Task directions: Although the entries hold pictures, only their words are printed back, exactly as given.

Content starts

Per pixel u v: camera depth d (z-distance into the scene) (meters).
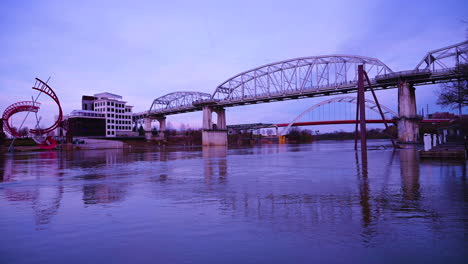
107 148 101.69
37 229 8.31
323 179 18.19
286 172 22.81
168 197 12.86
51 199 12.77
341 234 7.48
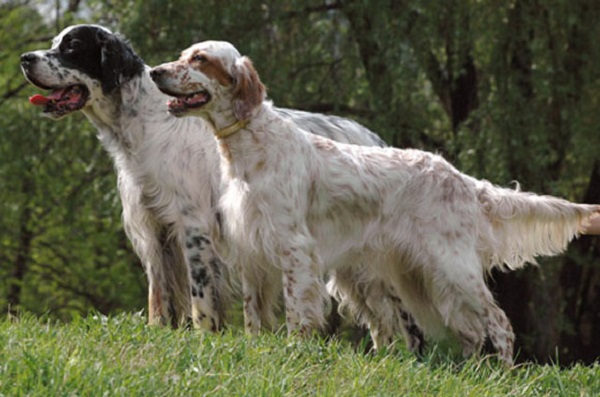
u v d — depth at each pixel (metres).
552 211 10.90
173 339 8.82
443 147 20.53
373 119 20.20
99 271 29.16
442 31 19.66
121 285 28.77
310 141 10.65
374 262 10.88
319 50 20.94
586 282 22.16
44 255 30.73
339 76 20.88
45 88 11.60
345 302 12.29
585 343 22.19
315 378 8.56
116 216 24.58
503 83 19.47
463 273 10.56
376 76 20.08
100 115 11.77
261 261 10.49
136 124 11.64
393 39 19.47
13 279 29.64
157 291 11.95
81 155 24.09
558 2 18.88
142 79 11.68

Content ends

Task result:
Per pixel u v: camera depth d (z-distance into the scene) (meters).
107 148 101.69
37 229 8.31
323 179 18.19
286 172 22.81
168 197 12.86
51 199 12.77
341 234 7.48
u v d — depth at each pixel (metres).
552 211 10.90
173 339 8.82
443 147 20.53
373 119 20.20
99 271 29.16
442 31 19.66
121 285 28.77
310 141 10.65
374 262 10.88
319 50 20.94
586 282 22.16
44 255 30.73
339 76 20.88
45 88 11.60
345 302 12.29
585 343 22.19
315 378 8.56
116 216 24.58
503 83 19.47
463 273 10.56
376 76 20.08
100 115 11.77
261 261 10.49
136 124 11.64
393 39 19.47
13 279 29.64
157 291 11.95
81 155 24.09
558 2 18.88
142 79 11.68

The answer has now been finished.